Я каждого бойца в лицо не знал, конечно. Потому что за месяц из того состава, который был на формировании, в батальоне осталась половина. Этот Решетов поднимается вместе с остальными. Роста он был, пожалуй, повыше среднего. Худой, как мы все. Усталый. Обычное русское лицо. Узнал я его сразу: по фамилии бы не узнал, а в лицо да. Обмундирован, в руках винтовка.

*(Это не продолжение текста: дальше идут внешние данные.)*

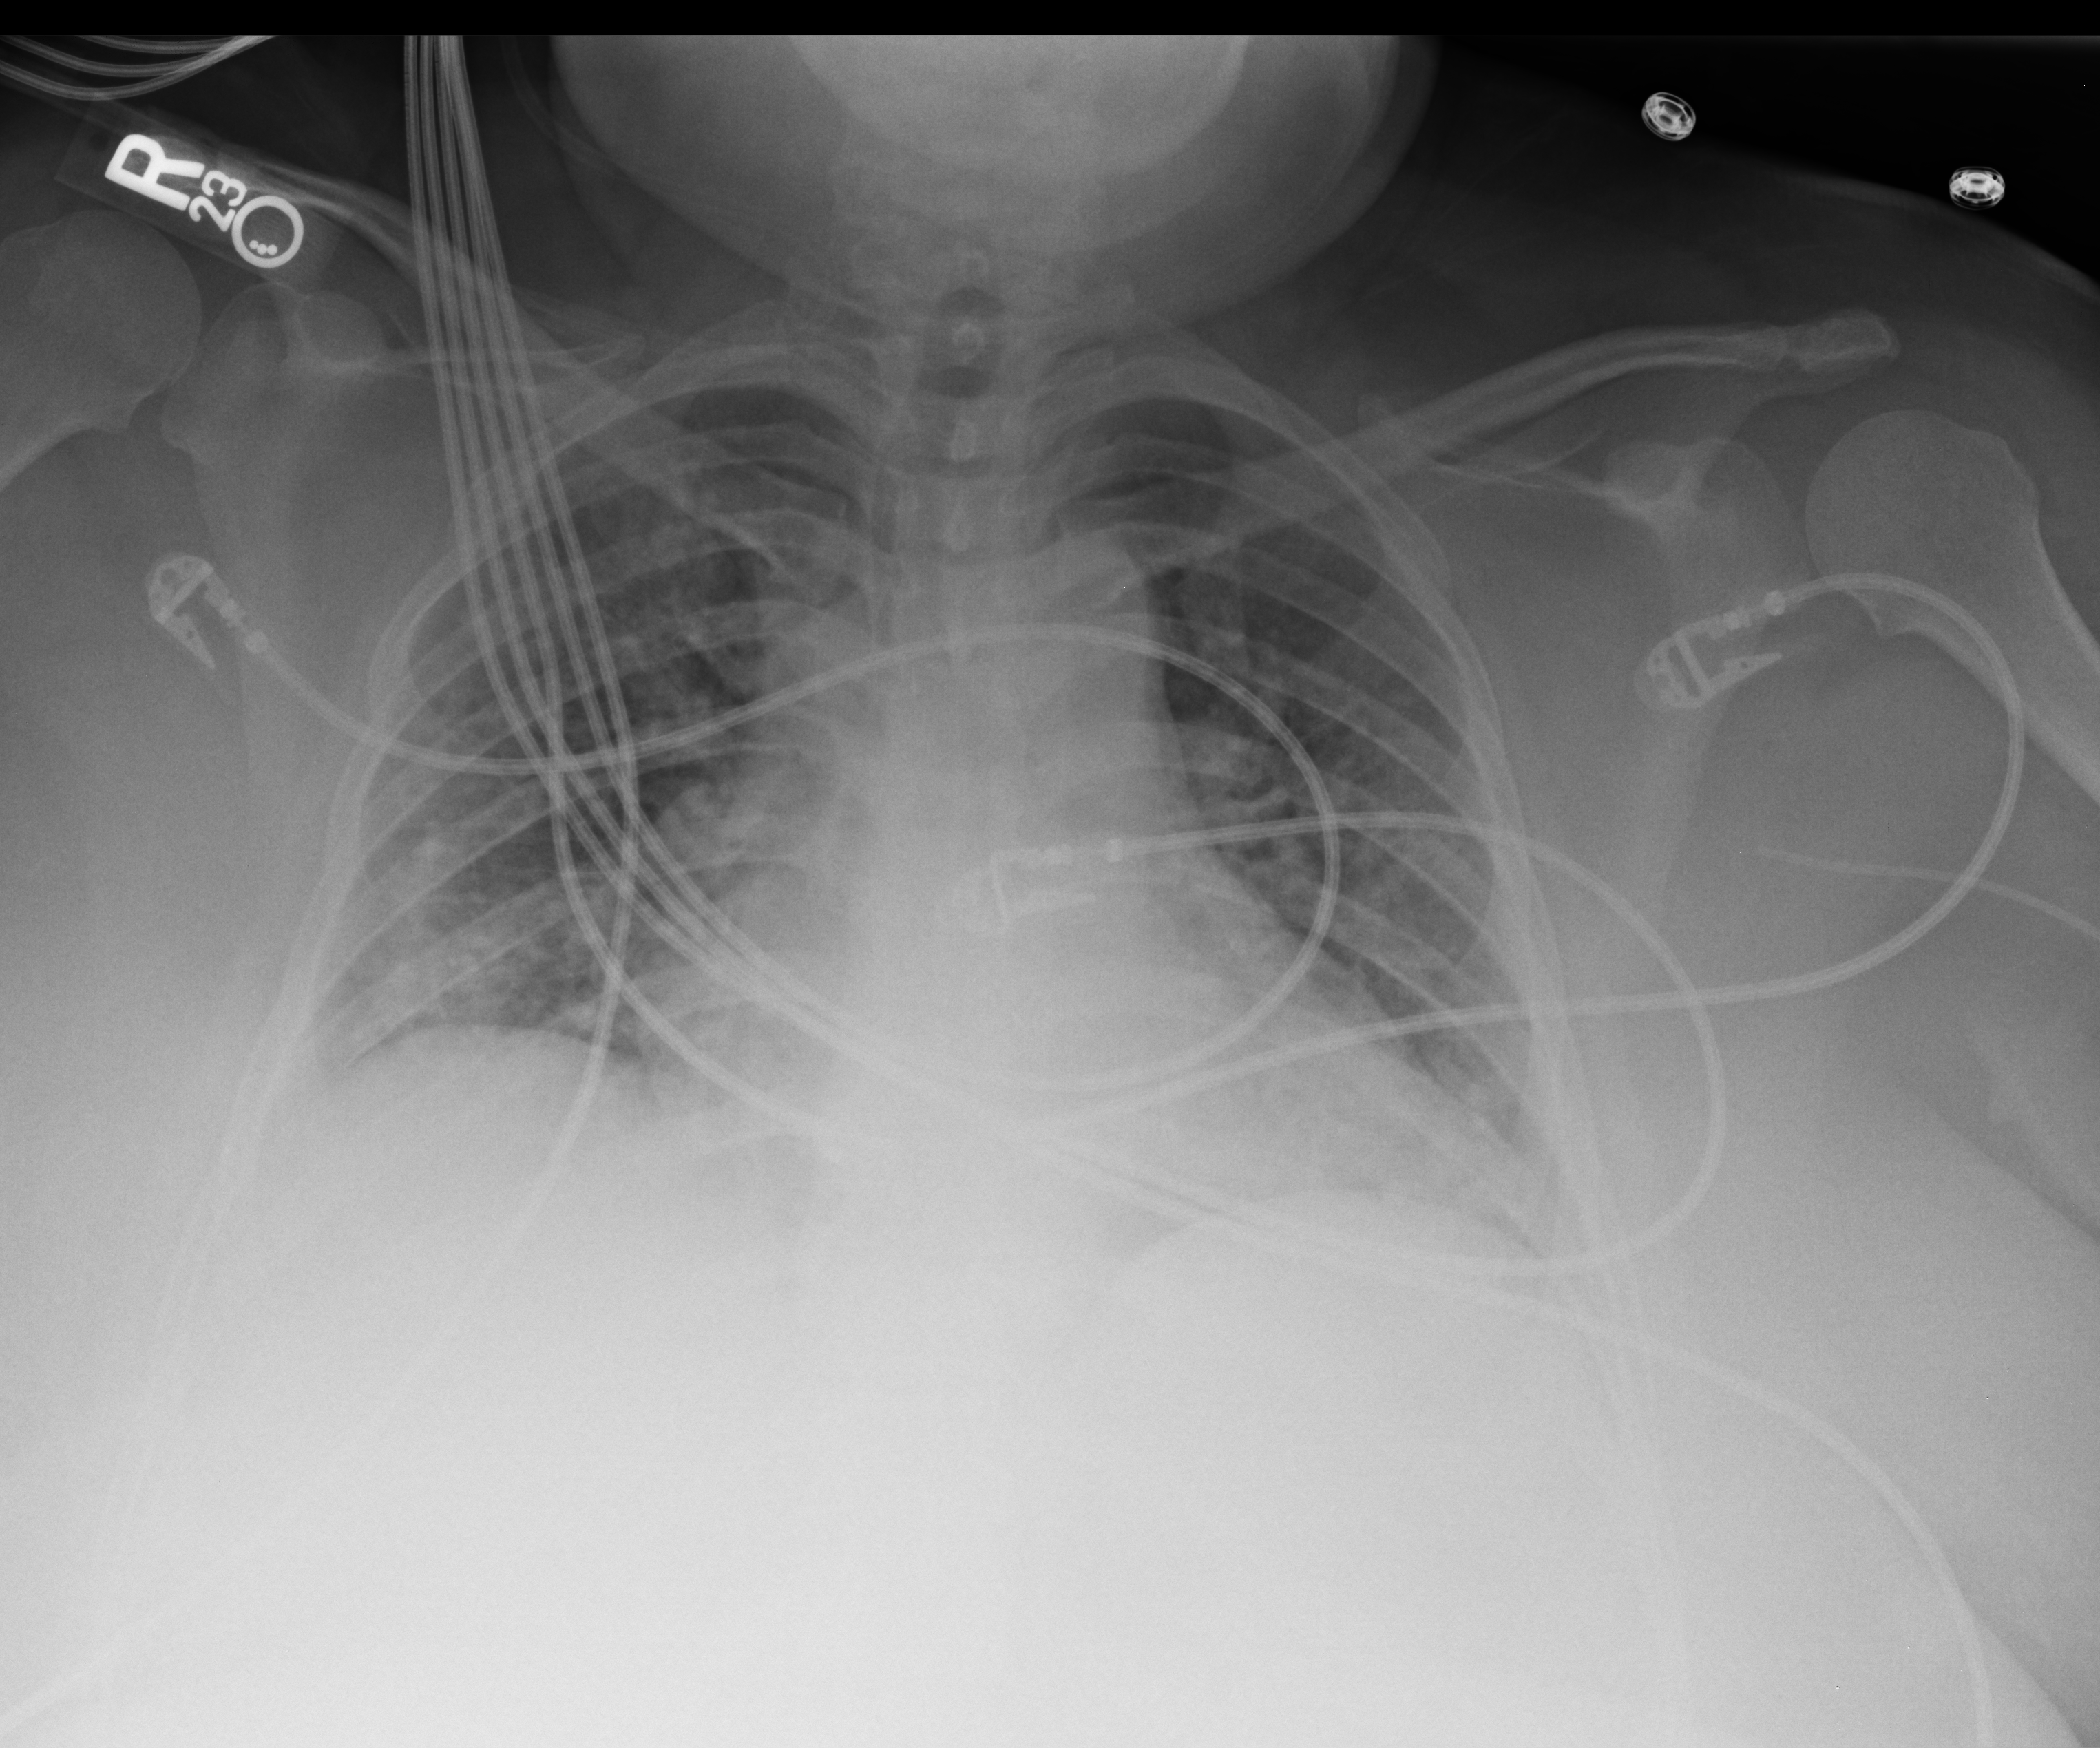
Bedside chest radiograph (computed radiography); anteroposterior (AP) projection. Female patient hospitalised with COVID-19, age 18–59 years.
Admission-level facts for this patient (not findings on this image; timing relative to this image not recorded):
- admitted to intensive care during this hospital stay: yes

Посмотрел я на него, посмотрел вокруг. Все стоят, смотрят молча, ждут, чего я сделаю. Я командую: «Командир взвода Петров, красноармеец Решетов, за мной. Остальные на месте». Тот: «Есть». И за мной по траншее. Я даже оборачиваться не стал.
С.А.: А винтовка?
И.А.: В каком смысле? Это же передовая, там нельзя без оружия. Мы, можно сказать, спали на войне с личным оружием в обнимку. Если бы он был трус, дезертир и я бы его арестовывать пришел, – тут бы другое дело. А так я никакого права не имею у бойца оружие отнимать. Я о чем подумал, когда на него лично посмотрел, пусть и на секунду пока? На фронте ведь чего только не случалось. Бывало, что человека как бы у всех на глазах убивает, и даже семья похоронку получает, – а он на самом деле жив. Скажем, бежит боец в атаку, и потом его друг рассказывает: «Я был уверен, что тебя убило! Ведь снаряд у тебя прямо под ногами разорвался!» А того просто отбросило в сторону, – ну, пусть ранило. А позже мне вообще такой случай рассказали: погиб лейтенант, похоронили его, дали залп из винтовок над могилой, а потом прибегает его лучший друг из пулеметной роты. «Не верю, – кричит, – что Валерку убили! Ну не может этого быть!» Его успокаивают, а он буквально бьется, из рук вырывается. «Разройте могилу, я хочу на него посмотреть». Бред, сумасшествие, – а ничего сделать не сумели с ним, представляешь? Разрыли могилу, пришлось. Он на тело друга бросился, землю с лица стер, – а тот дышит… Не бывает такого, да? Только на фронте, где миллионы людей убивали… Вот и тогда я подумал: ранило человека, а медиков у нас нет, – ребята приняли его за убитого да и закопали. А он взял да и выкопался. Редкость, пусть почти чудо, – но вдруг возможно? Но потом сам думаю: нет, не может этого быть. И не в том дело, что «вообще не может», а не складывается в этом конкретном случае. Ведь мне еще старший лейтенант сказал: две пули в грудь. То есть я еще к своему блиндажу топал, а уже все это продумал. Не может человек ходить через три дня после двойного ранения в грудь.